Greenland, a realm of ice and snow, could be living up to its name by turning truly green. And that’s bad news.
Ice melt on Greenland could soon reach a point of no return
Greenland, a realm of ice and snow, is set to be living up to its name by turning truly green. And that’s bad news. The vast, largely uninhabited island is losing its ice covering at a rapid pace, scientists have warned.
Between 2003 and 2016, Greenland’s massive ice sheet, which is up to 3km thick in some parts, lost around 255 gigatons of ice a year, thereby contributing to a measurable rise in sea level. Last year alone Greenland, an island seven times as large as the United Kingdom, lost a record 532 billion tons, or the equivalent of six Olympic-sized swimming pools every second.
And much worse is to come as the climate continues to warm at the current pace. The ice sheets on Greenland will soon be reaching a point of no return beyond which they can no longer regenerate in winter after losing much of their volume in summer, according to new research by scientists at the University of Reading in the UK, which underlines similar findings in previous studies.
In less than two decades Greenland’s sheets have already lost three and a half trillion tons of ice despite seasonal fluctuations in their volume. At current rates the melting of the island’s ice is adding almost 1 millimeter to sea level each year, accounting for a quarter of the total rise in sea level.
That may not sound like much, but the island’s ice sheets will continue to experience accelerating losses as a result of warming weather until a tipping point is reached.
If global warming extends beyond the target of 2°C, researchers say, ice loss on Greenland and elsewhere will be so significant that sea level will rise by several meters globally, inundating shorelines and making low-lying coastal areas uninhabitable worldwide from the Maldives to Bangladesh to the United Kingdom.
Once there has been too much loss of ice on Greenland, the process will be irreversible even if in future we manage to lower temperatures to current levels because ice sheets will not be able to regrow if melting has gone past a critical point.

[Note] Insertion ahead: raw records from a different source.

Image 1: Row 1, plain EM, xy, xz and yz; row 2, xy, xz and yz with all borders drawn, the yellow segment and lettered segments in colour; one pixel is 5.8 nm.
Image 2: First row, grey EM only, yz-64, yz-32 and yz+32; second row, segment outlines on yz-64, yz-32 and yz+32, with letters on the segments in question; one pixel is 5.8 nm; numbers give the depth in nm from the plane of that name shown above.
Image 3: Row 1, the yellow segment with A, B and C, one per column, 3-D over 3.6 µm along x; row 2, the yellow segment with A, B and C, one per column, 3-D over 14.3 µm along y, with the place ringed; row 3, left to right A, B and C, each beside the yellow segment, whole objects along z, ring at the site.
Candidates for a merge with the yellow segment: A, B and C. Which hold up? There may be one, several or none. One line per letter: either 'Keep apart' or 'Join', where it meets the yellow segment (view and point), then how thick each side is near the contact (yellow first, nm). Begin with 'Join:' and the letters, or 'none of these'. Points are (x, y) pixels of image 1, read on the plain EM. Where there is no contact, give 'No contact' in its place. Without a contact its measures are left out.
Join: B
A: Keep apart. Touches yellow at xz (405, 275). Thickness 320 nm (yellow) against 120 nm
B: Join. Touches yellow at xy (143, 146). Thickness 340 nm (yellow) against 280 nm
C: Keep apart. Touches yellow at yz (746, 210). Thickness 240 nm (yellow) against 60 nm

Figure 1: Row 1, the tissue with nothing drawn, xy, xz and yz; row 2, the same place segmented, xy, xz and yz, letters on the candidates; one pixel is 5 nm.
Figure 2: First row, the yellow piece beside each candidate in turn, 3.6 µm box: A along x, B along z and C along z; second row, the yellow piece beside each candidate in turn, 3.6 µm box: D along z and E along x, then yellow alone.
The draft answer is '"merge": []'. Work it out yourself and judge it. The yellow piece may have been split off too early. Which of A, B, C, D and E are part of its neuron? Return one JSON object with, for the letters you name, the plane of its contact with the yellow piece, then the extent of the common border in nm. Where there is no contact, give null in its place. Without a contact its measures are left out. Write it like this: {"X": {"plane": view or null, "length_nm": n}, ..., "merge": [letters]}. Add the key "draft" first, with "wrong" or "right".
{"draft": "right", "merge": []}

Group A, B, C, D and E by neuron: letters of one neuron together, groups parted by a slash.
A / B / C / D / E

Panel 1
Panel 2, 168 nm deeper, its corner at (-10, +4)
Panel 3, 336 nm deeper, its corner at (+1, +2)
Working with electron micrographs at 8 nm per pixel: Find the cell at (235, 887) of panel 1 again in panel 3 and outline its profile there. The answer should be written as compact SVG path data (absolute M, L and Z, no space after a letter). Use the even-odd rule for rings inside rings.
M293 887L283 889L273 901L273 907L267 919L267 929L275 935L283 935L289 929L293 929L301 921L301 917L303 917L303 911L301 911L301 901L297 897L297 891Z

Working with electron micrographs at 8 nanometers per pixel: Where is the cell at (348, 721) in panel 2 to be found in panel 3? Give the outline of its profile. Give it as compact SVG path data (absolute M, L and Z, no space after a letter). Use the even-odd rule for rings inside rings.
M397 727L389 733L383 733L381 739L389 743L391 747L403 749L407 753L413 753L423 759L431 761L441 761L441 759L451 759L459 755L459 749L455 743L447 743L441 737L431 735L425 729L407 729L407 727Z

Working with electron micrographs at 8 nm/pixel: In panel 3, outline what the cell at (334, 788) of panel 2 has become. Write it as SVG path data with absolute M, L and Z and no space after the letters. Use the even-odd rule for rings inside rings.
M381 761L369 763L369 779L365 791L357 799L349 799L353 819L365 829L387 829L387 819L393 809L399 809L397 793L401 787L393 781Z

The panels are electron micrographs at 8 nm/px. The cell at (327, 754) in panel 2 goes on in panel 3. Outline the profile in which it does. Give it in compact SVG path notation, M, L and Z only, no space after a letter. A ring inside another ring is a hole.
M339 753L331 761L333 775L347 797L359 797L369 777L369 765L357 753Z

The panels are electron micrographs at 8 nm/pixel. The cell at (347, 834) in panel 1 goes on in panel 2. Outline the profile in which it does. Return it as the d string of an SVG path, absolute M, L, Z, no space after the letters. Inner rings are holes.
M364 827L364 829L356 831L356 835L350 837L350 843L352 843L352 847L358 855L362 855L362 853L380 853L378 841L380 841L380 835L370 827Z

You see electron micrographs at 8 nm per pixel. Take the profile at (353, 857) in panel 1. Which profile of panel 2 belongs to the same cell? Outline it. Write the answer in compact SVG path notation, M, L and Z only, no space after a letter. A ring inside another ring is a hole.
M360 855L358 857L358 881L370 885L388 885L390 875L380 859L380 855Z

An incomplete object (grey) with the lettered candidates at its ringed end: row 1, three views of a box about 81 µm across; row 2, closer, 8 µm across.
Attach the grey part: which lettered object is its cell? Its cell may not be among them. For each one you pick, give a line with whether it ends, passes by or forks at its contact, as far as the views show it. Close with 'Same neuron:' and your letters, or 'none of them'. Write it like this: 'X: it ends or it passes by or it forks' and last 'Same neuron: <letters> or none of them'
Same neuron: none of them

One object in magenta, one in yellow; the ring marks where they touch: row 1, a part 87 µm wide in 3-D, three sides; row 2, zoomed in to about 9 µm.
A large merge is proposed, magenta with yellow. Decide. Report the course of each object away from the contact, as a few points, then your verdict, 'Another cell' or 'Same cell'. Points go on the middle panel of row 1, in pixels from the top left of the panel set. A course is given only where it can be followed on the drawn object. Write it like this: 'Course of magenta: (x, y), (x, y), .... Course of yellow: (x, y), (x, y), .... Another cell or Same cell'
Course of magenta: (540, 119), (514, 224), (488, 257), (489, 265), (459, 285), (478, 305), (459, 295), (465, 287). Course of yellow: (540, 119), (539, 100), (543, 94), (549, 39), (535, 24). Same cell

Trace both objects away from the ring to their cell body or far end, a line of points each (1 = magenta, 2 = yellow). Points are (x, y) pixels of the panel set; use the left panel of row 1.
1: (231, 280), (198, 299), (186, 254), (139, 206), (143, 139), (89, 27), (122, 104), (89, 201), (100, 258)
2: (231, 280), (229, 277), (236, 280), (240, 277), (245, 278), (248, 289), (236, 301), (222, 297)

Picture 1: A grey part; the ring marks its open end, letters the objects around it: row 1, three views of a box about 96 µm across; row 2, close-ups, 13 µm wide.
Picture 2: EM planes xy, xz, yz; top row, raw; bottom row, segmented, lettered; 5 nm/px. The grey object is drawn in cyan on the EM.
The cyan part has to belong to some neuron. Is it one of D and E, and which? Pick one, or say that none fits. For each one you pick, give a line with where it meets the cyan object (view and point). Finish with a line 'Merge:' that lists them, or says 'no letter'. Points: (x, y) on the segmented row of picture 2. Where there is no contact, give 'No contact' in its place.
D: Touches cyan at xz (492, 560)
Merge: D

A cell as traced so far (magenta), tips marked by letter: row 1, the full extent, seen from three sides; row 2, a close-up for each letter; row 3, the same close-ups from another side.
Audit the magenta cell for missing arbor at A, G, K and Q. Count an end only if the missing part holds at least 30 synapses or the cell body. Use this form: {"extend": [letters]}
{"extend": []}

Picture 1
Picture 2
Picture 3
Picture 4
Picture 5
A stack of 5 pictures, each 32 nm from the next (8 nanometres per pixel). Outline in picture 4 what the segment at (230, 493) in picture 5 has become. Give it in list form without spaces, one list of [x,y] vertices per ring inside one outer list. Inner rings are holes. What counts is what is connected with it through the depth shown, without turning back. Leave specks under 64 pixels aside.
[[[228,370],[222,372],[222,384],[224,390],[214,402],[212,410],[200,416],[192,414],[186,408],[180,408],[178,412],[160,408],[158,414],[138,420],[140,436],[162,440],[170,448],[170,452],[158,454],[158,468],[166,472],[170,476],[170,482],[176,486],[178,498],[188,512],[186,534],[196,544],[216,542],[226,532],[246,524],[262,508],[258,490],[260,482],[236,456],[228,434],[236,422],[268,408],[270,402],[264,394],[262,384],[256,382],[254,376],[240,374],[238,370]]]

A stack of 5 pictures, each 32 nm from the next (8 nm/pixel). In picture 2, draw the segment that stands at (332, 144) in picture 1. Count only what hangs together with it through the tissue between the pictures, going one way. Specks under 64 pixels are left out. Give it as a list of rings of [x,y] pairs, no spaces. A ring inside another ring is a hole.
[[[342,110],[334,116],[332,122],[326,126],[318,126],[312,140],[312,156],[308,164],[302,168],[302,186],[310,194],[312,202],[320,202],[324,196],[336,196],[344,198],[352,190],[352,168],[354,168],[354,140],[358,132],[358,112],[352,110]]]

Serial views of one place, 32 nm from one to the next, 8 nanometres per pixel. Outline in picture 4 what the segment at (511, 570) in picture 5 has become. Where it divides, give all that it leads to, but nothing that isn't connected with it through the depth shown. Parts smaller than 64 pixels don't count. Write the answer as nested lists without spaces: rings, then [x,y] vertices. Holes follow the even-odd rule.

“After that point, sea levels would permanently remain two meters higher than now, regardless of other factors contributing to sea level rise,” the scientists explain in a statement. “This is because the ice sheet is so large that it has a substantial impact on its local climate, and as it declines, Greenland would experience warmer temperatures and less snowfall.”
The solution is to lower our carbon emissions as fast as possible to ensure that the climate won’t warm too much before it’s too late.
“To avoid partially irreversible loss of the ice sheet, climate change must be reversed — not just stabilised — before we reach the critical point where the ice sheet has declined too far,” stresses Prof. Jonathan Gregory, a climate scientist at the National Centre for Atmospheric Science and the University of Reading.